Extracted information:
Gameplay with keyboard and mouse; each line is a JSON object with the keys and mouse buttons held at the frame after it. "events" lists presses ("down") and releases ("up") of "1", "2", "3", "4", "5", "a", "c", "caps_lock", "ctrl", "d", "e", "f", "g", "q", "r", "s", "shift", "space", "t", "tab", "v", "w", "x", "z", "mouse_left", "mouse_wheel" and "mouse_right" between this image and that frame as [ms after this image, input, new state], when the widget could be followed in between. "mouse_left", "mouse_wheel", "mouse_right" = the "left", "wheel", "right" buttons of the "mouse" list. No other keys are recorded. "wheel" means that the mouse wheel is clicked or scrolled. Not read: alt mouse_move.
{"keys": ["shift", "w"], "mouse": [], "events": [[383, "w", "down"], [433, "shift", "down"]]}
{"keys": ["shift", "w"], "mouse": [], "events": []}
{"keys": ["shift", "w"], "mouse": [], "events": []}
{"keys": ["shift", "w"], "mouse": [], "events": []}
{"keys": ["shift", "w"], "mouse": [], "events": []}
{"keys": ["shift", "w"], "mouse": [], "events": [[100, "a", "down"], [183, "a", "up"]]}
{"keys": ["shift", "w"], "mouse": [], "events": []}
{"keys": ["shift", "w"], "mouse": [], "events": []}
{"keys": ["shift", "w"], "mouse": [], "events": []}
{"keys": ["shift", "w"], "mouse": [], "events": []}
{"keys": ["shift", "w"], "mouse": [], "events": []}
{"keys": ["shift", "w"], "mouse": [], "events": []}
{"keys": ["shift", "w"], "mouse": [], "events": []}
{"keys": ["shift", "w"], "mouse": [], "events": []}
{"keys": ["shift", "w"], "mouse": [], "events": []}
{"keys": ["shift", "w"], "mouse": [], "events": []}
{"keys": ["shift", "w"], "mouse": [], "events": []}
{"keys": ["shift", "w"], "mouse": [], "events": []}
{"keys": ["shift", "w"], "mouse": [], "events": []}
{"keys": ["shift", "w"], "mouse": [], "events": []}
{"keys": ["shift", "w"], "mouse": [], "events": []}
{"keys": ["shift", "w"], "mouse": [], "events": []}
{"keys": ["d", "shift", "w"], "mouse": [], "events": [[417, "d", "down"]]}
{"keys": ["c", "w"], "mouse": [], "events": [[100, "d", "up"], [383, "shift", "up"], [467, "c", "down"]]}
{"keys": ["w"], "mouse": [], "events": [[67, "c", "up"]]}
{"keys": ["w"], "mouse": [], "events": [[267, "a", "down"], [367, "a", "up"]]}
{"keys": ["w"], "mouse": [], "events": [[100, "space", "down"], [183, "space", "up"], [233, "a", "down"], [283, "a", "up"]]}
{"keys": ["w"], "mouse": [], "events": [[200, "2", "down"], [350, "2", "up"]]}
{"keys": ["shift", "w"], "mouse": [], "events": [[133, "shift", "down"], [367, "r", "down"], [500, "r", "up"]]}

The task: Where the word "space" occurs in a line of the records, copy that line.

Result below:
Gameplay with keyboard and mouse; each line is a JSON object with the keys and mouse buttons held at the frame after it. "events" lists presses ("down") and releases ("up") of "1", "2", "3", "4", "5", "a", "c", "caps_lock", "ctrl", "d", "e", "f", "g", "q", "r", "s", "shift", "space", "t", "tab", "v", "w", "x", "z", "mouse_left", "mouse_wheel" and "mouse_right" between this image and that frame as [ms after this image, input, new state], when the widget could be followed in between. "mouse_left", "mouse_wheel", "mouse_right" = the "left", "wheel", "right" buttons of the "mouse" list. No other keys are recorded. "wheel" means that the mouse wheel is clicked or scrolled. Not read: alt mouse_move.
{"keys": ["w"], "mouse": [], "events": [[100, "space", "down"], [183, "space", "up"], [233, "a", "down"], [283, "a", "up"]]}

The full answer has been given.